Jusqu’ici, la logique verticale apparaît très peu intégrée aux programmes de développement des leaders en organisation. Pour parvenir à une telle intégration, trois types d’actions sont à considérer : exposer les aspirants leaders à des défis qui bousculent et remettent en question leur façon de voir le monde; provoquer des rencontres avec des gens qui ont des perspectives et points de vue différents des leurs; leur procurer des moments de réflexion, soutenus si possible par un coach ou un mentor, pour les aider à mieux appréhender ces notions et à noter quand leurs tendances naturelles ou visions déjà ancrées reprennent le dessus.
L’exemple de la démarche effectuée par la Police de Longueuil est instructif à cet égard.
Une stratégie intégrée de développement du potentiel de leadership
Cette section présente une liste de suggestions ponctuées de remarques concernant dix bonnes pratiques dont vous pourriez vous inspirer pour élaborer votre propre stratégie en vue de développer des leaders.
Tirer des leçons de l’expérience passée avant de se lancer dans un programme
Il est fréquent de voir des programmes de développement de leaders conçus à l’interne ou offerts par différents fournisseurs externes se succéder dans le temps, au fil des changements de priorités ou de dirigeants. Chaque fois, on a l’impression de repartir à zéro, de parcourir le même chemin et de répéter les mêmes messages. Ceci contribue à nourrir un certain cynisme à l’égard du développement du leadership dans les organisations.

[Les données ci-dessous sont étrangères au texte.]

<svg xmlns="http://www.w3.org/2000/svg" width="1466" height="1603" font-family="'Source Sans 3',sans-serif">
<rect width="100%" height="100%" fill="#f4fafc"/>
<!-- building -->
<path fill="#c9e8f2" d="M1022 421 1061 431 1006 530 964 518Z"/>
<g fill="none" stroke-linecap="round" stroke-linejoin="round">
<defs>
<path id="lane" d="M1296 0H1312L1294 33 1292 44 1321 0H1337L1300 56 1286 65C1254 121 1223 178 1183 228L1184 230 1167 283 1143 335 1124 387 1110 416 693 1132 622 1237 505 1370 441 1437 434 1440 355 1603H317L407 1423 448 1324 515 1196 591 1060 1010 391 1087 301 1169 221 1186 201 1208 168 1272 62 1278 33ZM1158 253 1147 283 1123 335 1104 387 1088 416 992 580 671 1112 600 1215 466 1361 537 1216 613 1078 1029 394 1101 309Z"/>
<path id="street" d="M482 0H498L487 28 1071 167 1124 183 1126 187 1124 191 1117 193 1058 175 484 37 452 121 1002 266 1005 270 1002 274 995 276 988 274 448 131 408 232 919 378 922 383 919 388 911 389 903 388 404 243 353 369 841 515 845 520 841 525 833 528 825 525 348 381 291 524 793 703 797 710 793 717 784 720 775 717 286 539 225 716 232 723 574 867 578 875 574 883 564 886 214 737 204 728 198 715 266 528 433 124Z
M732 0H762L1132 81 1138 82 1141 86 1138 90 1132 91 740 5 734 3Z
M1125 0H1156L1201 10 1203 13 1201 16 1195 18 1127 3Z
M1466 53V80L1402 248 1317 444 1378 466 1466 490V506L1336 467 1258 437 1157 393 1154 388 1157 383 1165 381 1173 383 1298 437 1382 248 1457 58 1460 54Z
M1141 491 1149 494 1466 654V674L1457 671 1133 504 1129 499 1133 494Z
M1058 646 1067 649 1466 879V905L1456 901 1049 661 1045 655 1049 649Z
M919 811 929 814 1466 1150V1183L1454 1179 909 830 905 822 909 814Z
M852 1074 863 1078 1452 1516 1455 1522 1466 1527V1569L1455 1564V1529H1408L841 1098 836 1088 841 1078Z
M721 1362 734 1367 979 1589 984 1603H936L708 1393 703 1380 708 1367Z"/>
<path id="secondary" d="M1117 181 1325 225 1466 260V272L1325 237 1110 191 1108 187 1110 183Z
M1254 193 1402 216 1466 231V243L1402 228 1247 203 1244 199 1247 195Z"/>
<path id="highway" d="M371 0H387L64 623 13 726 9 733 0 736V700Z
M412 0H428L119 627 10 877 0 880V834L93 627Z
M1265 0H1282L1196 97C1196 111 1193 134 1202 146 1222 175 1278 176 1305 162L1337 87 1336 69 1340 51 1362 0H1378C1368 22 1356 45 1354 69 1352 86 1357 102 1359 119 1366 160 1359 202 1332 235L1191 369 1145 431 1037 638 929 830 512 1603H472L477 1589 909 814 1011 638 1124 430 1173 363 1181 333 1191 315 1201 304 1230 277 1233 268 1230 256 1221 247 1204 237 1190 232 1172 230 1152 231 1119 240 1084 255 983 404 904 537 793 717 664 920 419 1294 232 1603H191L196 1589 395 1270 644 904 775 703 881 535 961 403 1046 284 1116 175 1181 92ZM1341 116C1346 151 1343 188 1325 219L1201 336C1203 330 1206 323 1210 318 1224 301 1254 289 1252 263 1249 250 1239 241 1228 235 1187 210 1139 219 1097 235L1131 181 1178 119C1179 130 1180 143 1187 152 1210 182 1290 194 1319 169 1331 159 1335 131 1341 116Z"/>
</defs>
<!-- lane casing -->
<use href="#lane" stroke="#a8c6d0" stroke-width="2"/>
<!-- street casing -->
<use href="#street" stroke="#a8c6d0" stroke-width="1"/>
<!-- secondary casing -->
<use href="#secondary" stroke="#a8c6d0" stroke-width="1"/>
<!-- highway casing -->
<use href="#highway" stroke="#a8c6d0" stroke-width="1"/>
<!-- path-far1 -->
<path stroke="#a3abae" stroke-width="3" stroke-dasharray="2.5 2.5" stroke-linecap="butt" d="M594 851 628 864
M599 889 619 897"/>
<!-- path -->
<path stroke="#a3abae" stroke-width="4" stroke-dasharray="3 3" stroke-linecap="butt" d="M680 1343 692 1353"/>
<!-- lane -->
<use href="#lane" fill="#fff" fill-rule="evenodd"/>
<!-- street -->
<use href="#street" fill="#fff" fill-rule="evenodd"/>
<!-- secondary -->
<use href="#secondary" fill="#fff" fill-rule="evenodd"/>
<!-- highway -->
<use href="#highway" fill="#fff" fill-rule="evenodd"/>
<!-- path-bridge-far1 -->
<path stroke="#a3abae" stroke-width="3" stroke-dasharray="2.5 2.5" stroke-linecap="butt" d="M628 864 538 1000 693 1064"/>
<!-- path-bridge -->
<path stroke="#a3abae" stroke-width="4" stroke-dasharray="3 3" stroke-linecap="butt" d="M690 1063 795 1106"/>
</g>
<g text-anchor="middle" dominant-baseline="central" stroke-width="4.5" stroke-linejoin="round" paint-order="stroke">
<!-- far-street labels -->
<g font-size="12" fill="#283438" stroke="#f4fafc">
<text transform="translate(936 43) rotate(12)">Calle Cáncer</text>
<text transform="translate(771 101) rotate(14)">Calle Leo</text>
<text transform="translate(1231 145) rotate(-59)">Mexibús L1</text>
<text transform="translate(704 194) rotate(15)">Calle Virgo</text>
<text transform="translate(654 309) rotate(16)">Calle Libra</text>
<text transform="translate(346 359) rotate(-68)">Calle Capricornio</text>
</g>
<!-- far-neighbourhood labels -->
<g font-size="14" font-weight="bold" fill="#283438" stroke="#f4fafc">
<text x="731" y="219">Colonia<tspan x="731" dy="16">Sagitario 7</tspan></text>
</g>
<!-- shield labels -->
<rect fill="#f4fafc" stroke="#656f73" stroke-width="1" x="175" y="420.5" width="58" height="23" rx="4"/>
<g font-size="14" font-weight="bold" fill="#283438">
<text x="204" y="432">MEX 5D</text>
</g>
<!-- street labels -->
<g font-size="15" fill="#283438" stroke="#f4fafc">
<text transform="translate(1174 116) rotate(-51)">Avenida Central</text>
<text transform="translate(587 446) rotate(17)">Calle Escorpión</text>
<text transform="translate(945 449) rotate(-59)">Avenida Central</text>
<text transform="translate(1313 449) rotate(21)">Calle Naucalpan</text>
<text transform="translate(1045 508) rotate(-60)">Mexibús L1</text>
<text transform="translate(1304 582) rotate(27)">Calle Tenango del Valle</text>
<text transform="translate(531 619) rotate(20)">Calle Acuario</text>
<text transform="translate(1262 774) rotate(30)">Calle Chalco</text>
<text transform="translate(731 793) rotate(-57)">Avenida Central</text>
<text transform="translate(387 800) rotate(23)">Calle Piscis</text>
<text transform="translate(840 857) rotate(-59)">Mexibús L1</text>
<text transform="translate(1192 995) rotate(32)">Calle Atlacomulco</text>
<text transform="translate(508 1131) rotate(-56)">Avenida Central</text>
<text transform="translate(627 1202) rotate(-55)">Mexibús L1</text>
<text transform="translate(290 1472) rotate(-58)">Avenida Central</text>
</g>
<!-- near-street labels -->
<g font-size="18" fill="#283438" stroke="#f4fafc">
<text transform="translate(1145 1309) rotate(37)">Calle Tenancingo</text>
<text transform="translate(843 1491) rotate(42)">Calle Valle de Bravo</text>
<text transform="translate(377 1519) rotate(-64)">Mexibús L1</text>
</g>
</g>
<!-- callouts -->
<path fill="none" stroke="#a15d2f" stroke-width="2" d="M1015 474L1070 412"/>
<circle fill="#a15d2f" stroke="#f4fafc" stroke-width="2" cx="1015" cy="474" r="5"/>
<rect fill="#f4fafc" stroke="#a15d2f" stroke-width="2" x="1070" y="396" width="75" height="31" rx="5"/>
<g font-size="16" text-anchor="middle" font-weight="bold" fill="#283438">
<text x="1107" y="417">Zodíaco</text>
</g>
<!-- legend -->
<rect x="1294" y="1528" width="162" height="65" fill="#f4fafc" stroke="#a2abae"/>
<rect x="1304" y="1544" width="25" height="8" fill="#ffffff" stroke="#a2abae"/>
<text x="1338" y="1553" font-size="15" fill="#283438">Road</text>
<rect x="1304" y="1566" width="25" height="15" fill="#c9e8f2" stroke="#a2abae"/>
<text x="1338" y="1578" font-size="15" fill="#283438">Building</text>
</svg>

Il est donc important d’analyser d’abord la situation de départ, ne serait-ce que pour disposer d’une base d’informations suffisante pour vous permettre de démontrer ensuite les améliorations apportées et les gains effectués.
Voici quelques suggestions concernant les choses à faire en tout premier lieu :
- Documenter les efforts de développement des trois dernières années auprès de la clientèle visée. Quel est le parcours des aspirants leaders? Ont-ils bénéficié d’un programme? Quel en était le contenu? Qui y a participé? Quels en ont été les impacts (encore faut-il les avoir mesurés)? Une bonne façon de répondre à ces questions est de procéder à des groupes de discussion avec un échantillon représentatif de personnes concernées. Cette initiative offre l’avantage d’amorcer et de pousser la réflexion sur l’expérience passée, et de constituer un groupe d’ambassadeurs pour le programme à venir. Ajouter à cela une rencontre avec le comité de direction sur les mêmes questions est certainement un complément utile, voire indispensable pour créer un contexte et des conditions favorables pour la suite des choses. Cette rencontre avec le comité de direction devrait aussi servir à ancrer la vision et la définition de ce qu’est le leadership pour l’organisation. Si le programme ne répond pas à cette vision, il sera difficile d’y faire adhérer les exécutifs pour qu’ils agissent à titre de sponsors.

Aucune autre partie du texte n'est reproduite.